#### What you are asked to do
Please quote every line of the items below without changing anything.

START Material shown

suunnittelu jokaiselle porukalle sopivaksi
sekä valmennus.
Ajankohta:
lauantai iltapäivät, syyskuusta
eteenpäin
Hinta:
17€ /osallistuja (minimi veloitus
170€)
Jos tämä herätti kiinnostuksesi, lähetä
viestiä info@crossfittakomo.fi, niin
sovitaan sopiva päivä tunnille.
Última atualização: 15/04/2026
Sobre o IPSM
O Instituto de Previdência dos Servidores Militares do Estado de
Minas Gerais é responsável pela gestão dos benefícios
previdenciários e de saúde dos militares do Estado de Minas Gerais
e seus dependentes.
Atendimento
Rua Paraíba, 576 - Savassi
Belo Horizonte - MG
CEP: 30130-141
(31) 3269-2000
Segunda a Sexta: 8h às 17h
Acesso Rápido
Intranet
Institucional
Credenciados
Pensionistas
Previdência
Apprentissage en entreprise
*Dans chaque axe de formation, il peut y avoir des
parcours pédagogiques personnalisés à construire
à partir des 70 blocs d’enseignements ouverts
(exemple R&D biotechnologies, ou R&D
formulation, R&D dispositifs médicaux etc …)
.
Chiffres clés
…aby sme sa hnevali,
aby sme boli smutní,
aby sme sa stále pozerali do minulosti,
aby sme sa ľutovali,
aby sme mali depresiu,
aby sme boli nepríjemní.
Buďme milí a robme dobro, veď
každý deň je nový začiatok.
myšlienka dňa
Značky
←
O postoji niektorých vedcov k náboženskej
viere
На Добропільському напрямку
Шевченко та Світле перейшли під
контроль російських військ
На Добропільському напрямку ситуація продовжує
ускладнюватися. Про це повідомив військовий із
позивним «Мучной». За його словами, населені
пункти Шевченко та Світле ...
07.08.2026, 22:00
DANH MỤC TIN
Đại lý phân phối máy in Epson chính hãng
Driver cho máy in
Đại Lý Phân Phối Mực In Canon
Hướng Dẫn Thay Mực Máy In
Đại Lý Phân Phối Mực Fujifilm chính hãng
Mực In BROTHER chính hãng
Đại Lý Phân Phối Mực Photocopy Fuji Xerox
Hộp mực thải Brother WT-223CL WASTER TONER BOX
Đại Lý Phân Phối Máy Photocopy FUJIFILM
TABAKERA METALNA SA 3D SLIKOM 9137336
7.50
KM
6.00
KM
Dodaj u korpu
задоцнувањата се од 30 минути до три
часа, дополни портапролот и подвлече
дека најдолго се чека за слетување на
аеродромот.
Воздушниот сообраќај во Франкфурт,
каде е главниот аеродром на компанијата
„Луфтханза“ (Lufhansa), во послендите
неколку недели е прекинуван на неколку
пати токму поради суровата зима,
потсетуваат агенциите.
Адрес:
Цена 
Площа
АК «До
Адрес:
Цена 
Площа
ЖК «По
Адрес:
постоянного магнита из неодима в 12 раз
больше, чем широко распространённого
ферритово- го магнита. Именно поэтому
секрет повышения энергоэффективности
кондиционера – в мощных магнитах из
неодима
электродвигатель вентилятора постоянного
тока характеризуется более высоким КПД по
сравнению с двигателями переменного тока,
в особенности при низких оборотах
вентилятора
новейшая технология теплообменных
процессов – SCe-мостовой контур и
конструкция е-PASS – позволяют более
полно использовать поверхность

END Material shown

#### Solved exercise
suunnittelu jokaiselle porukalle sopivaksi
sekä valmennus.
Ajankohta:
lauantai iltapäivät, syyskuusta
eteenpäin
Hinta:
17€ /osallistuja (minimi veloitus
170€)
Jos tämä herätti kiinnostuksesi, lähetä
viestiä info@crossfittakomo.fi, niin
sovitaan sopiva päivä tunnille.
Última atualização: 15/04/2026
Sobre o IPSM
O Instituto de Previdência dos Servidores Militares do Estado de
Minas Gerais é responsável pela gestão dos benefícios
previdenciários e de saúde dos militares do Estado de Minas Gerais
e seus dependentes.
Atendimento
Rua Paraíba, 576 - Savassi
Belo Horizonte - MG
CEP: 30130-141
(31) 3269-2000
Segunda a Sexta: 8h às 17h
Acesso Rápido
Intranet
Institucional
Credenciados
Pensionistas
Previdência
Apprentissage en entreprise
*Dans chaque axe de formation, il peut y avoir des
parcours pédagogiques personnalisés à construire
à partir des 70 blocs d’enseignements ouverts
(exemple R&D biotechnologies, ou R&D
formulation, R&D dispositifs médicaux etc …)
.
Chiffres clés
…aby sme sa hnevali,
aby sme boli smutní,
aby sme sa stále pozerali do minulosti,
aby sme sa ľutovali,
aby sme mali depresiu,
aby sme boli nepríjemní.
Buďme milí a robme dobro, veď
každý deň je nový začiatok.
myšlienka dňa
Značky
←
O postoji niektorých vedcov k náboženskej
viere
На Добропільському напрямку
Шевченко та Світле перейшли під
контроль російських військ
На Добропільському напрямку ситуація продовжує
ускладнюватися. Про це повідомив військовий із
позивним «Мучной». За його словами, населені
пункти Шевченко та Світле ...
07.08.2026, 22:00
DANH MỤC TIN
Đại lý phân phối máy in Epson chính hãng
Driver cho máy in
Đại Lý Phân Phối Mực In Canon
Hướng Dẫn Thay Mực Máy In
Đại Lý Phân Phối Mực Fujifilm chính hãng
Mực In BROTHER chính hãng
Đại Lý Phân Phối Mực Photocopy Fuji Xerox
Hộp mực thải Brother WT-223CL WASTER TONER BOX
Đại Lý Phân Phối Máy Photocopy FUJIFILM
TABAKERA METALNA SA 3D SLIKOM 9137336
7.50
KM
6.00
KM
Dodaj u korpu
задоцнувањата се од 30 минути до три
часа, дополни портапролот и подвлече
дека најдолго се чека за слетување на
аеродромот.
Воздушниот сообраќај во Франкфурт,
каде е главниот аеродром на компанијата
„Луфтханза“ (Lufhansa), во послендите
неколку недели е прекинуван на неколку
пати токму поради суровата зима,
потсетуваат агенциите.
Адрес:
Цена 
Площа
АК «До
Адрес:
Цена 
Площа
ЖК «По
Адрес:
постоянного магнита из неодима в 12 раз
больше, чем широко распространённого
ферритово- го магнита. Именно поэтому
секрет повышения энергоэффективности
кондиционера – в мощных магнитах из
неодима
электродвигатель вентилятора постоянного
тока характеризуется более высоким КПД по
сравнению с двигателями переменного тока,
в особенности при низких оборотах
вентилятора
новейшая технология теплообменных
процессов – SCe-мостовой контур и
конструкция е-PASS – позволяют более
полно использовать поверхность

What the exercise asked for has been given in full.